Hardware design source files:
+ + + + + + +

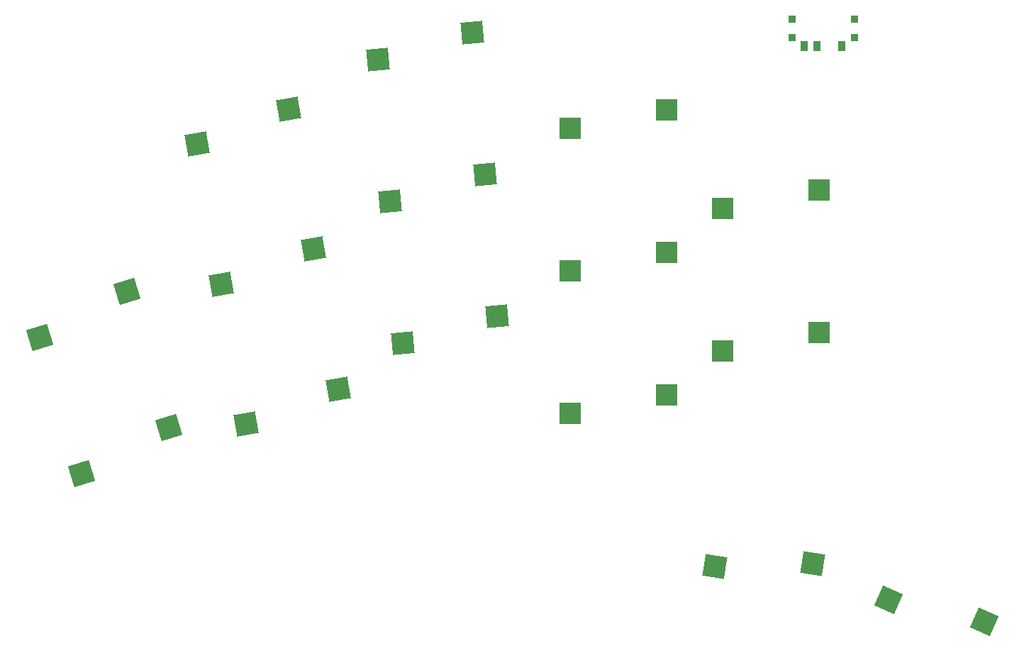
<source format=gtp>
%TF.GenerationSoftware,KiCad,Pcbnew,(6.0.4)*%
%TF.CreationDate,2022-07-31T18:16:21+02:00*%
%TF.ProjectId,battoota,62617474-6f6f-4746-912e-6b696361645f,v1.0.0*%
%TF.SameCoordinates,Original*%
%TF.FileFunction,Paste,Top*%
%TF.FilePolarity,Positive*%
%FSLAX46Y46*%
G04 Gerber Fmt 4.6, Leading zero omitted, Abs format (unit mm)*
G04 Created by KiCad (PCBNEW (6.0.4)) date 2022-07-31 18:16:21*
%MOMM*%
%LPD*%
G01*
G04 APERTURE LIST*
G04 Aperture macros list*
%AMRotRect*
0 Rectangle, with rotation*
0 The origin of the aperture is its center*
0 $1 length*
0 $2 width*
0 $3 Rotation angle, in degrees counterclockwise*
0 Add horizontal line*
21,1,$1,$2,0,0,$3*%
G04 Aperture macros list end*
%ADD10RotRect,2.600000X2.600000X10.000000*%
%ADD11RotRect,2.600000X2.600000X5.000000*%
%ADD12R,2.600000X2.600000*%
%ADD13R,0.900000X0.900000*%
%ADD14R,0.900000X1.250000*%
%ADD15RotRect,2.600000X2.600000X336.000000*%
%ADD16RotRect,2.600000X2.600000X17.000000*%
%ADD17RotRect,2.600000X2.600000X351.000000*%
G04 APERTURE END LIST*
D10*
%TO.C,S11*%
X73579148Y111173370D03*
X62586644Y107001157D03*
%TD*%
D11*
%TO.C,S15*%
X96965603Y103326959D03*
X85651297Y100128683D03*
%TD*%
D12*
%TO.C,S21*%
X118699790Y94027253D03*
X107149790Y91827254D03*
%TD*%
D13*
%TO.C,T1*%
X141068406Y119651838D03*
X133668406Y121851838D03*
X141068406Y121851838D03*
X133668406Y119651838D03*
D14*
X139618406Y118676838D03*
X136618406Y118676838D03*
X135118406Y118676838D03*
%TD*%
D12*
%TO.C,S29*%
X136874494Y101494490D03*
X125324494Y99294491D03*
%TD*%
D15*
%TO.C,S33*%
X156625944Y49890576D03*
X145179674Y52578586D03*
%TD*%
D10*
%TO.C,S7*%
X79483186Y77689906D03*
X68490682Y73517693D03*
%TD*%
D16*
%TO.C,S5*%
X54234545Y89377492D03*
X43832442Y83896730D03*
%TD*%
D12*
%TO.C,S27*%
X136874494Y84494490D03*
X125324494Y82294491D03*
%TD*%
D10*
%TO.C,S9*%
X76531167Y94431638D03*
X65538663Y90259425D03*
%TD*%
D11*
%TO.C,S13*%
X98447251Y86391649D03*
X87132945Y83193373D03*
%TD*%
%TO.C,S17*%
X95483956Y120262269D03*
X84169650Y117063993D03*
%TD*%
D17*
%TO.C,S31*%
X136140791Y56850221D03*
X124388835Y56484126D03*
%TD*%
D16*
%TO.C,S3*%
X59204864Y73120311D03*
X48802761Y67639549D03*
%TD*%
D12*
%TO.C,S23*%
X118699790Y111027253D03*
X107149790Y108827254D03*
%TD*%
%TO.C,S19*%
X118699790Y77027253D03*
X107149790Y74827254D03*
%TD*%
M02*

</source>
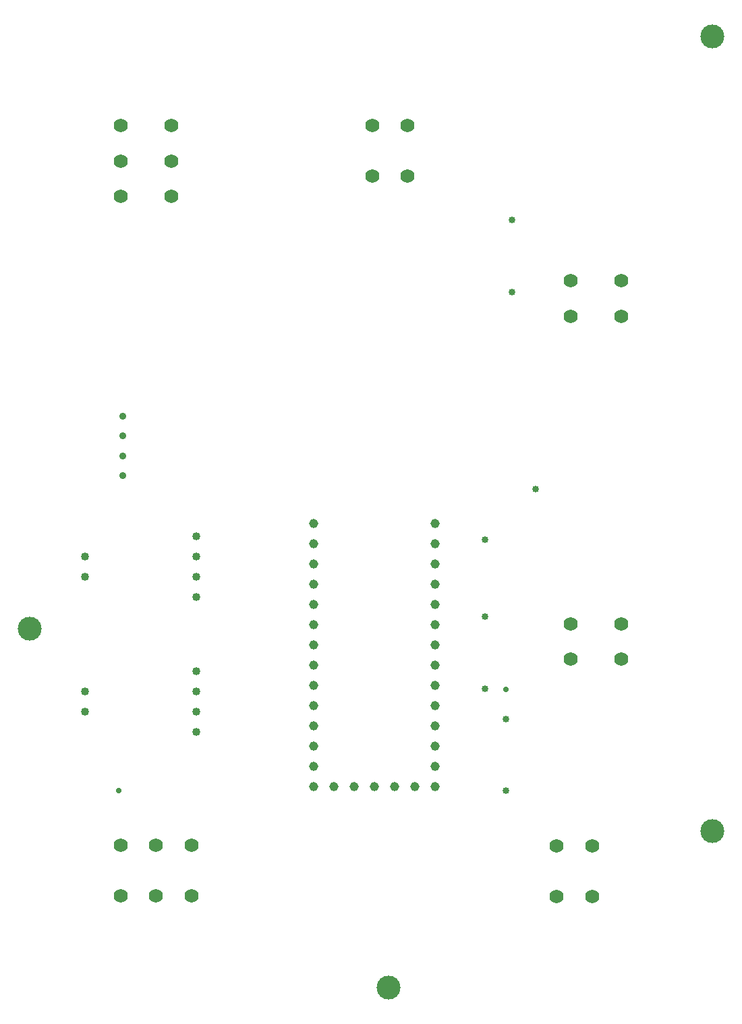
<source format=gbr>
%TF.GenerationSoftware,Altium Limited,Altium Designer,25.2.1 (25)*%
G04 Layer_Color=0*
%FSLAX45Y45*%
%MOMM*%
%TF.SameCoordinates,7DD24991-B9EC-4422-9666-2EE5E17A6B38*%
%TF.FilePolarity,Positive*%
%TF.FileFunction,Plated,1,2,PTH,Drill*%
%TF.Part,Single*%
G01*
G75*
%TA.AperFunction,ComponentDrill*%
%ADD48C,0.85000*%
%ADD49C,1.76000*%
%ADD50C,1.14701*%
%TA.AperFunction,OtherDrill,Pad Free-2 (4.445mm,49.53mm)*%
%ADD51C,3.00000*%
%TA.AperFunction,OtherDrill,Pad Free-2 (90.17mm,24.13mm)*%
%ADD52C,3.00000*%
%TA.AperFunction,OtherDrill,Pad Free-2 (49.53mm,4.445mm)*%
%ADD53C,3.00000*%
%TA.AperFunction,OtherDrill,Pad Free-2 (90.17mm,123.825mm)*%
%ADD54C,3.00000*%
%TA.AperFunction,ComponentDrill*%
%ADD55C,1.76000*%
%ADD56C,1.01600*%
%ADD57C,0.90000*%
%ADD58C,0.85000*%
%TA.AperFunction,ViaDrill,NotFilled*%
%ADD59C,0.71120*%
D48*
X6795198Y6706298D02*
D03*
X6158802Y6069902D02*
D03*
D49*
X5188200Y11264500D02*
D03*
X4743200D02*
D03*
X5188200Y10629500D02*
D03*
X4743200D02*
D03*
X1587500Y1600200D02*
D03*
X2477500D02*
D03*
X1587500Y2235200D02*
D03*
X2032500D02*
D03*
X2477500D02*
D03*
X2032500Y1600200D02*
D03*
X7060700Y1587500D02*
D03*
X7505700D02*
D03*
X7060700Y2222500D02*
D03*
X7505700D02*
D03*
D50*
X4013200Y2971800D02*
D03*
Y3225800D02*
D03*
Y3479800D02*
D03*
Y3733800D02*
D03*
Y3987800D02*
D03*
Y4241800D02*
D03*
Y4495800D02*
D03*
Y4749800D02*
D03*
Y5003800D02*
D03*
Y5257800D02*
D03*
Y5511800D02*
D03*
Y5765800D02*
D03*
Y6019800D02*
D03*
Y6273800D02*
D03*
X5537200Y2971800D02*
D03*
Y3225800D02*
D03*
Y3479800D02*
D03*
Y3733800D02*
D03*
Y3987800D02*
D03*
Y4241800D02*
D03*
Y4495800D02*
D03*
Y4749800D02*
D03*
Y5003800D02*
D03*
Y5257800D02*
D03*
Y5511800D02*
D03*
Y5765800D02*
D03*
Y6019800D02*
D03*
Y6273800D02*
D03*
X4267200Y2971800D02*
D03*
X4521200D02*
D03*
X4775200D02*
D03*
X5029200D02*
D03*
X5283200D02*
D03*
D51*
X444500Y4953000D02*
D03*
D52*
X9017000Y2413000D02*
D03*
D53*
X4953000Y444500D02*
D03*
D54*
X9017000Y12382500D02*
D03*
D55*
X1587900Y11266300D02*
D03*
Y10376300D02*
D03*
X2222900Y11266300D02*
D03*
Y10821300D02*
D03*
Y10376300D02*
D03*
X1587900Y10821300D02*
D03*
X7873600Y4565400D02*
D03*
Y5010400D02*
D03*
X7238600Y4565400D02*
D03*
Y5010400D02*
D03*
X7873600Y8870700D02*
D03*
Y9315700D02*
D03*
X7238600Y8870700D02*
D03*
Y9315700D02*
D03*
D56*
X1143000Y4165600D02*
D03*
Y3911600D02*
D03*
X2540000Y3657600D02*
D03*
Y3911600D02*
D03*
Y4165600D02*
D03*
Y4419600D02*
D03*
X1143000Y5854700D02*
D03*
Y5600700D02*
D03*
X2540000Y5346700D02*
D03*
Y5600700D02*
D03*
Y5854700D02*
D03*
Y6108700D02*
D03*
D57*
X1612900Y7618000D02*
D03*
Y7368000D02*
D03*
Y7118000D02*
D03*
Y6868000D02*
D03*
D58*
X6426200Y3815500D02*
D03*
Y2915500D02*
D03*
X6502400Y9176600D02*
D03*
Y10076600D02*
D03*
X6159500Y4198200D02*
D03*
Y5098200D02*
D03*
D59*
X6426200Y4191000D02*
D03*
X1562100Y2921000D02*
D03*
%TF.MD5,cec371634511e27e2c4c1ef72016e3b5*%
M02*

</source>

+ + + + + + +

### EXERCISE AIM
Apart from the pictures, all of the data must be duplicated exactly as shown above.

### RESULT FOR THIS EXERCISE
<source format=gtp>
%TF.GenerationSoftware,KiCad,Pcbnew,(6.0.4)*%
%TF.CreationDate,2022-07-31T18:16:21+02:00*%
%TF.ProjectId,battoota,62617474-6f6f-4746-912e-6b696361645f,v1.0.0*%
%TF.SameCoordinates,Original*%
%TF.FileFunction,Paste,Top*%
%TF.FilePolarity,Positive*%
%FSLAX46Y46*%
G04 Gerber Fmt 4.6, Leading zero omitted, Abs format (unit mm)*
G04 Created by KiCad (PCBNEW (6.0.4)) date 2022-07-31 18:16:21*
%MOMM*%
%LPD*%
G01*
G04 APERTURE LIST*
G04 Aperture macros list*
%AMRotRect*
0 Rectangle, with rotation*
0 The origin of the aperture is its center*
0 $1 length*
0 $2 width*
0 $3 Rotation angle, in degrees counterclockwise*
0 Add horizontal line*
21,1,$1,$2,0,0,$3*%
G04 Aperture macros list end*
%ADD10RotRect,2.600000X2.600000X10.000000*%
%ADD11RotRect,2.600000X2.600000X5.000000*%
%ADD12R,2.600000X2.600000*%
%ADD13R,0.900000X0.900000*%
%ADD14R,0.900000X1.250000*%
%ADD15RotRect,2.600000X2.600000X336.000000*%
%ADD16RotRect,2.600000X2.600000X17.000000*%
%ADD17RotRect,2.600000X2.600000X351.000000*%
G04 APERTURE END LIST*
D10*
%TO.C,S11*%
X73579148Y111173370D03*
X62586644Y107001157D03*
%TD*%
D11*
%TO.C,S15*%
X96965603Y103326959D03*
X85651297Y100128683D03*
%TD*%
D12*
%TO.C,S21*%
X118699790Y94027253D03*
X107149790Y91827254D03*
%TD*%
D13*
%TO.C,T1*%
X141068406Y119651838D03*
X133668406Y121851838D03*
X141068406Y121851838D03*
X133668406Y119651838D03*
D14*
X139618406Y118676838D03*
X136618406Y118676838D03*
X135118406Y118676838D03*
%TD*%
D12*
%TO.C,S29*%
X136874494Y101494490D03*
X125324494Y99294491D03*
%TD*%
D15*
%TO.C,S33*%
X156625944Y49890576D03*
X145179674Y52578586D03*
%TD*%
D10*
%TO.C,S7*%
X79483186Y77689906D03*
X68490682Y73517693D03*
%TD*%
D16*
%TO.C,S5*%
X54234545Y89377492D03*
X43832442Y83896730D03*
%TD*%
D12*
%TO.C,S27*%
X136874494Y84494490D03*
X125324494Y82294491D03*
%TD*%
D10*
%TO.C,S9*%
X76531167Y94431638D03*
X65538663Y90259425D03*
%TD*%
D11*
%TO.C,S13*%
X98447251Y86391649D03*
X87132945Y83193373D03*
%TD*%
%TO.C,S17*%
X95483956Y120262269D03*
X84169650Y117063993D03*
%TD*%
D17*
%TO.C,S31*%
X136140791Y56850221D03*
X124388835Y56484126D03*
%TD*%
D16*
%TO.C,S3*%
X59204864Y73120311D03*
X48802761Y67639549D03*
%TD*%
D12*
%TO.C,S23*%
X118699790Y111027253D03*
X107149790Y108827254D03*
%TD*%
%TO.C,S19*%
X118699790Y77027253D03*
X107149790Y74827254D03*
%TD*%
M02*

</source>
<source format=gbr>
%TF.GenerationSoftware,Altium Limited,Altium Designer,25.2.1 (25)*%
G04 Layer_Color=0*
%FSLAX45Y45*%
%MOMM*%
%TF.SameCoordinates,7DD24991-B9EC-4422-9666-2EE5E17A6B38*%
%TF.FilePolarity,Positive*%
%TF.FileFunction,Plated,1,2,PTH,Drill*%
%TF.Part,Single*%
G01*
G75*
%TA.AperFunction,ComponentDrill*%
%ADD48C,0.85000*%
%ADD49C,1.76000*%
%ADD50C,1.14701*%
%TA.AperFunction,OtherDrill,Pad Free-2 (4.445mm,49.53mm)*%
%ADD51C,3.00000*%
%TA.AperFunction,OtherDrill,Pad Free-2 (90.17mm,24.13mm)*%
%ADD52C,3.00000*%
%TA.AperFunction,OtherDrill,Pad Free-2 (49.53mm,4.445mm)*%
%ADD53C,3.00000*%
%TA.AperFunction,OtherDrill,Pad Free-2 (90.17mm,123.825mm)*%
%ADD54C,3.00000*%
%TA.AperFunction,ComponentDrill*%
%ADD55C,1.76000*%
%ADD56C,1.01600*%
%ADD57C,0.90000*%
%ADD58C,0.85000*%
%TA.AperFunction,ViaDrill,NotFilled*%
%ADD59C,0.71120*%
D48*
X6795198Y6706298D02*
D03*
X6158802Y6069902D02*
D03*
D49*
X5188200Y11264500D02*
D03*
X4743200D02*
D03*
X5188200Y10629500D02*
D03*
X4743200D02*
D03*
X1587500Y1600200D02*
D03*
X2477500D02*
D03*
X1587500Y2235200D02*
D03*
X2032500D02*
D03*
X2477500D02*
D03*
X2032500Y1600200D02*
D03*
X7060700Y1587500D02*
D03*
X7505700D02*
D03*
X7060700Y2222500D02*
D03*
X7505700D02*
D03*
D50*
X4013200Y2971800D02*
D03*
Y3225800D02*
D03*
Y3479800D02*
D03*
Y3733800D02*
D03*
Y3987800D02*
D03*
Y4241800D02*
D03*
Y4495800D02*
D03*
Y4749800D02*
D03*
Y5003800D02*
D03*
Y5257800D02*
D03*
Y5511800D02*
D03*
Y5765800D02*
D03*
Y6019800D02*
D03*
Y6273800D02*
D03*
X5537200Y2971800D02*
D03*
Y3225800D02*
D03*
Y3479800D02*
D03*
Y3733800D02*
D03*
Y3987800D02*
D03*
Y4241800D02*
D03*
Y4495800D02*
D03*
Y4749800D02*
D03*
Y5003800D02*
D03*
Y5257800D02*
D03*
Y5511800D02*
D03*
Y5765800D02*
D03*
Y6019800D02*
D03*
Y6273800D02*
D03*
X4267200Y2971800D02*
D03*
X4521200D02*
D03*
X4775200D02*
D03*
X5029200D02*
D03*
X5283200D02*
D03*
D51*
X444500Y4953000D02*
D03*
D52*
X9017000Y2413000D02*
D03*
D53*
X4953000Y444500D02*
D03*
D54*
X9017000Y12382500D02*
D03*
D55*
X1587900Y11266300D02*
D03*
Y10376300D02*
D03*
X2222900Y11266300D02*
D03*
Y10821300D02*
D03*
Y10376300D02*
D03*
X1587900Y10821300D02*
D03*
X7873600Y4565400D02*
D03*
Y5010400D02*
D03*
X7238600Y4565400D02*
D03*
Y5010400D02*
D03*
X7873600Y8870700D02*
D03*
Y9315700D02*
D03*
X7238600Y8870700D02*
D03*
Y9315700D02*
D03*
D56*
X1143000Y4165600D02*
D03*
Y3911600D02*
D03*
X2540000Y3657600D02*
D03*
Y3911600D02*
D03*
Y4165600D02*
D03*
Y4419600D02*
D03*
X1143000Y5854700D02*
D03*
Y5600700D02*
D03*
X2540000Y5346700D02*
D03*
Y5600700D02*
D03*
Y5854700D02*
D03*
Y6108700D02*
D03*
D57*
X1612900Y7618000D02*
D03*
Y7368000D02*
D03*
Y7118000D02*
D03*
Y6868000D02*
D03*
D58*
X6426200Y3815500D02*
D03*
Y2915500D02*
D03*
X6502400Y9176600D02*
D03*
Y10076600D02*
D03*
X6159500Y4198200D02*
D03*
Y5098200D02*
D03*
D59*
X6426200Y4191000D02*
D03*
X1562100Y2921000D02*
D03*
%TF.MD5,cec371634511e27e2c4c1ef72016e3b5*%
M02*

</source>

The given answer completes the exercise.